Trump has framed it as funding a Dream Military to deter adversaries, partly offset by tariff revenues. Trump posted on Truth Social about recent U.S. strikes including on a major bridge near Tehran, referred to as the B1 bridge and warned that further escalation could target Iranian bridges and electric power plants if Iran does not quickly agree to a deal—such as reopening the Strait of Hormuz and de-escalating.

He stated the U.S. military hasn’t even started destroying what’s left in Iran. Bridges next, then Electric Power Plants and urged new Iranian leadership to act FAST. This comes after U.S. actions in the conflict which has involved strikes on Iranian targets and Iranian retaliatory threats against regional energy assets, U.S. bases, and allies.

Critics have raised questions under international law about targeting civilian infrastructure, arguing it risks disproportionate harm to civilians; supporters view it as pressuring a regime that uses such assets to sustain military efforts. Iran has vowed responses, including against Gulf infrastructure.

The budget is a broad fiscal blueprint for military modernization and readiness, while the Iran warnings are tactical rhetoric in an active conflict. The budget increase would provide more resources for sustained operations or deterrence if the conflict continues or expands, but it is not explicitly tied to targeting bridges and power plants in the U.S. itself.

U.S. defense spending has grown significantly in recent years; crossing $1 trillion total in FY2026 with supplementals. A $1.5T topline would approach historical peaks relative to GDP in the Reagan era but occurs amid high national debt concerns—critics including some budget watchdogs note it could add trillions over time without offsets.

The plan reduces non-defense programs, drawing partisan debate over balancing security with spending on areas like health, infrastructure, or social services. Proponents argue it counters threats from China, Russia, Iran, and others through industrial base expansion, munitions stockpiles, and missile defense. Details on exact allocations are expected around April 21.

Congress must approve and often modifies them. The Iran situation remains fluid, with risks of further escalation affecting energy markets, regional stability, and U.S. forces.This reflects Trump’s long-stated peace through strength approach: massive military investment paired with willingness to use force against adversaries.

Outcomes will depend on congressional negotiations and diplomatic and military developments. The system prioritizes defending the U.S. homeland, critical infrastructure, and potentially allies, shifting from regional and theater defense toward broader strategic protection.
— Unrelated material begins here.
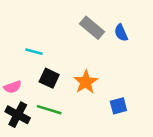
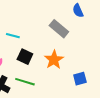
gray rectangle: (92, 28) -> (59, 29), moved
blue semicircle: (121, 33) -> (78, 11), moved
Costs have been a major point of debate and have risen since announcement: Trump initial: ~$175 billion total, with full operation targeted before the end of the term around 2028–2029. Expanded to $185 billion for the objective architecture extending into the 2030s, partly to accelerate space-based capabilities. Top contractors include Lockheed Martin, RTX, and Northrop Grumman.

The Congressional Budget Office (CBO) projected over $500 billion for limited space-based interceptor elements alone. Some analyses suggest $3.6 trillion over 20 years when including operations, maintenance, replenishment, and scaling to counter peer threats. Historical missile defense programs have often exceeded initial projections.